● **Exercise text**
========================

A Way of Life

Our great need, our overriding need, is for connection. That's particularly true in these modern (and postmodern) times. Every age of human history has had its problems: there has never been a utopia. But life is now so fast-paced, frantic, and hectic, so awash in visual and auditory stimulation, so distracted, so demanding of us to to play multiple roles, wear many hats, juggle complex and competing demands, that it is harder today than in past generations to feel connected or to be connected. We are pulled in so many different directions within such short spans of time, that our age generates fragmented lives in greater proportion than past ages.

========================

● **Dataset content**
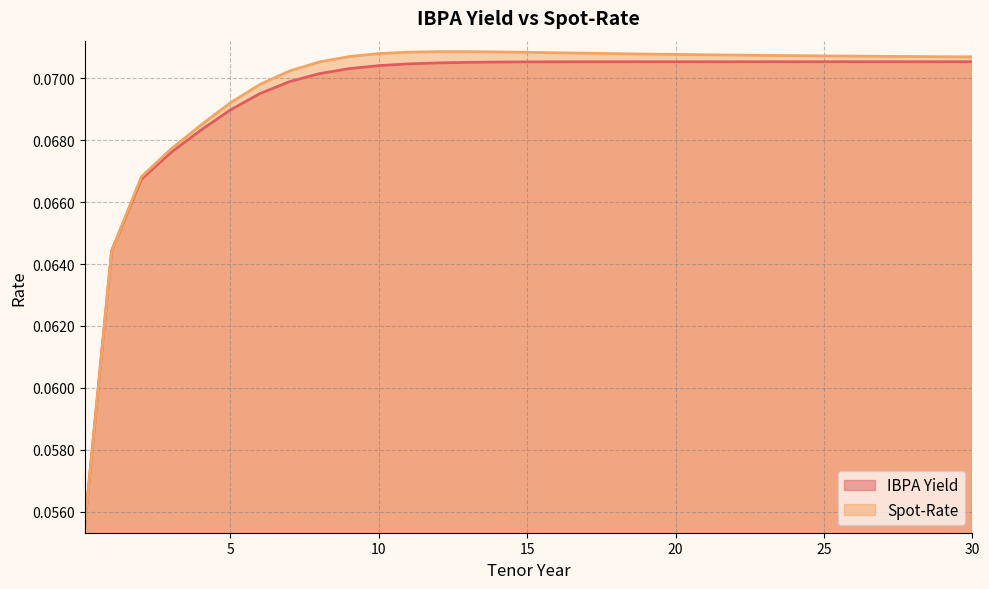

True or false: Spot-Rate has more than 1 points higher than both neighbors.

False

========================

● **Work instruction**
Transcribe word for word the stretch of the passage on the need for connection from "Our great need, our" through "than past ages.".

● **Response area**
Our great need, our overriding need, is for connection. That's particularly true in these modern (and postmodern) times. Every age of human history has had its problems: there has never been a utopia. But life is now so fast-paced, frantic, and hectic, so awash in visual and auditory stimulation, so distracted, so demanding of us to to play multiple roles, wear many hats, juggle complex and competing demands, that it is harder today than in past generations to feel connected or to be connected. We are pulled in so many different directions within such short spans of time, that our age generates fragmented lives in greater proportion than past ages.